====== RECORDS FOR PROCESSING ======
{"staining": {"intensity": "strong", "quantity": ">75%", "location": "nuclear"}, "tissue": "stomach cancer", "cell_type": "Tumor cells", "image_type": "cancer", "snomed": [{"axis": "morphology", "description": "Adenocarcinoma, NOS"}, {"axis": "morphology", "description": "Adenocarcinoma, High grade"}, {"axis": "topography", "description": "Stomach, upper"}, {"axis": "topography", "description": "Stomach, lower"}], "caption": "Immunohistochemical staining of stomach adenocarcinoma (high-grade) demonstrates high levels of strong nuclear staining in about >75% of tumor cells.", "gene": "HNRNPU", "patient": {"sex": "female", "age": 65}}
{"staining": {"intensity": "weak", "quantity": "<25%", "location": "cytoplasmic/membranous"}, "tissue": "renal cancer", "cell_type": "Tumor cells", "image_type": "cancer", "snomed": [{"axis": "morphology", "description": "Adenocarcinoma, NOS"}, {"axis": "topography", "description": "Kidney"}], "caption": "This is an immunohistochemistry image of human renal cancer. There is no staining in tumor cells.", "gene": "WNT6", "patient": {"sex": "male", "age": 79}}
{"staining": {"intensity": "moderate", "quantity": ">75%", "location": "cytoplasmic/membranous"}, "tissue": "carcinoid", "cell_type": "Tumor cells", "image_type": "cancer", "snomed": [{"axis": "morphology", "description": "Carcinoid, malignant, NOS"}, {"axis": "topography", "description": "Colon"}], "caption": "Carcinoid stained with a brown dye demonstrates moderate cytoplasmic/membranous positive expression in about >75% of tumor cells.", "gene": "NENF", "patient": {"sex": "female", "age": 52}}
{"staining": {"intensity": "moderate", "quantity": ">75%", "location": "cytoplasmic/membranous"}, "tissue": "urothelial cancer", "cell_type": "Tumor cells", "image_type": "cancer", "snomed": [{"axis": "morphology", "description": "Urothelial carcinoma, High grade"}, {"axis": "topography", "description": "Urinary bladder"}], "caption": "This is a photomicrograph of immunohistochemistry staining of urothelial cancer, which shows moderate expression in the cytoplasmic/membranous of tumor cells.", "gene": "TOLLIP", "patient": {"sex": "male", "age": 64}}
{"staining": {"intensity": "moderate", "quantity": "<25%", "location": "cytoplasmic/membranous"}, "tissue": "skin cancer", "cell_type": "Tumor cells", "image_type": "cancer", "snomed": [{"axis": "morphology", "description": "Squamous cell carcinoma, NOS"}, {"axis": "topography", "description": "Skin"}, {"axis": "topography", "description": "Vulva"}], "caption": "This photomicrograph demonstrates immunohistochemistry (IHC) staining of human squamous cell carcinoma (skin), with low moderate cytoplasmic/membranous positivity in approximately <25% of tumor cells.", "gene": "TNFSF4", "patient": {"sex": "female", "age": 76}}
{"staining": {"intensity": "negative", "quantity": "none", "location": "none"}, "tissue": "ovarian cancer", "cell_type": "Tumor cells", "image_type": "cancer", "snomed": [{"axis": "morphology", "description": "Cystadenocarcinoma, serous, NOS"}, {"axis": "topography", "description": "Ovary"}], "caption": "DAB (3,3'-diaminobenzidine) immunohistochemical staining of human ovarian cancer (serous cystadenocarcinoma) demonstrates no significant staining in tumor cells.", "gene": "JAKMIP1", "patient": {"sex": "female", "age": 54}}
======
** PROBLEM **
None of the records may be omitted or altered when they are given again.

** ANSWER AREA **
{"staining": {"intensity": "strong", "quantity": ">75%", "location": "nuclear"}, "tissue": "stomach cancer", "cell_type": "Tumor cells", "image_type": "cancer", "snomed": [{"axis": "morphology", "description": "Adenocarcinoma, NOS"}, {"axis": "morphology", "description": "Adenocarcinoma, High grade"}, {"axis": "topography", "description": "Stomach, upper"}, {"axis": "topography", "description": "Stomach, lower"}], "caption": "Immunohistochemical staining of stomach adenocarcinoma (high-grade) demonstrates high levels of strong nuclear staining in about >75% of tumor cells.", "gene": "HNRNPU", "patient": {"sex": "female", "age": 65}}
{"staining": {"intensity": "weak", "quantity": "<25%", "location": "cytoplasmic/membranous"}, "tissue": "renal cancer", "cell_type": "Tumor cells", "image_type": "cancer", "snomed": [{"axis": "morphology", "description": "Adenocarcinoma, NOS"}, {"axis": "topography", "description": "Kidney"}], "caption": "This is an immunohistochemistry image of human renal cancer. There is no staining in tumor cells.", "gene": "WNT6", "patient": {"sex": "male", "age": 79}}
{"staining": {"intensity": "moderate", "quantity": ">75%", "location": "cytoplasmic/membranous"}, "tissue": "carcinoid", "cell_type": "Tumor cells", "image_type": "cancer", "snomed": [{"axis": "morphology", "description": "Carcinoid, malignant, NOS"}, {"axis": "topography", "description": "Colon"}], "caption": "Carcinoid stained with a brown dye demonstrates moderate cytoplasmic/membranous positive expression in about >75% of tumor cells.", "gene": "NENF", "patient": {"sex": "female", "age": 52}}
{"staining": {"intensity": "moderate", "quantity": ">75%", "location": "cytoplasmic/membranous"}, "tissue": "urothelial cancer", "cell_type": "Tumor cells", "image_type": "cancer", "snomed": [{"axis": "morphology", "description": "Urothelial carcinoma, High grade"}, {"axis": "topography", "description": "Urinary bladder"}], "caption": "This is a photomicrograph of immunohistochemistry staining of urothelial cancer, which shows moderate expression in the cytoplasmic/membranous of tumor cells.", "gene": "TOLLIP", "patient": {"sex": "male", "age": 64}}
{"staining": {"intensity": "moderate", "quantity": "<25%", "location": "cytoplasmic/membranous"}, "tissue": "skin cancer", "cell_type": "Tumor cells", "image_type": "cancer", "snomed": [{"axis": "morphology", "description": "Squamous cell carcinoma, NOS"}, {"axis": "topography", "description": "Skin"}, {"axis": "topography", "description": "Vulva"}], "caption": "This photomicrograph demonstrates immunohistochemistry (IHC) staining of human squamous cell carcinoma (skin), with low moderate cytoplasmic/membranous positivity in approximately <25% of tumor cells.", "gene": "TNFSF4", "patient": {"sex": "female", "age": 76}}
{"staining": {"intensity": "negative", "quantity": "none", "location": "none"}, "tissue": "ovarian cancer", "cell_type": "Tumor cells", "image_type": "cancer", "snomed": [{"axis": "morphology", "description": "Cystadenocarcinoma, serous, NOS"}, {"axis": "topography", "description": "Ovary"}], "caption": "DAB (3,3'-diaminobenzidine) immunohistochemical staining of human ovarian cancer (serous cystadenocarcinoma) demonstrates no significant staining in tumor cells.", "gene": "JAKMIP1", "patient": {"sex": "female", "age": 54}}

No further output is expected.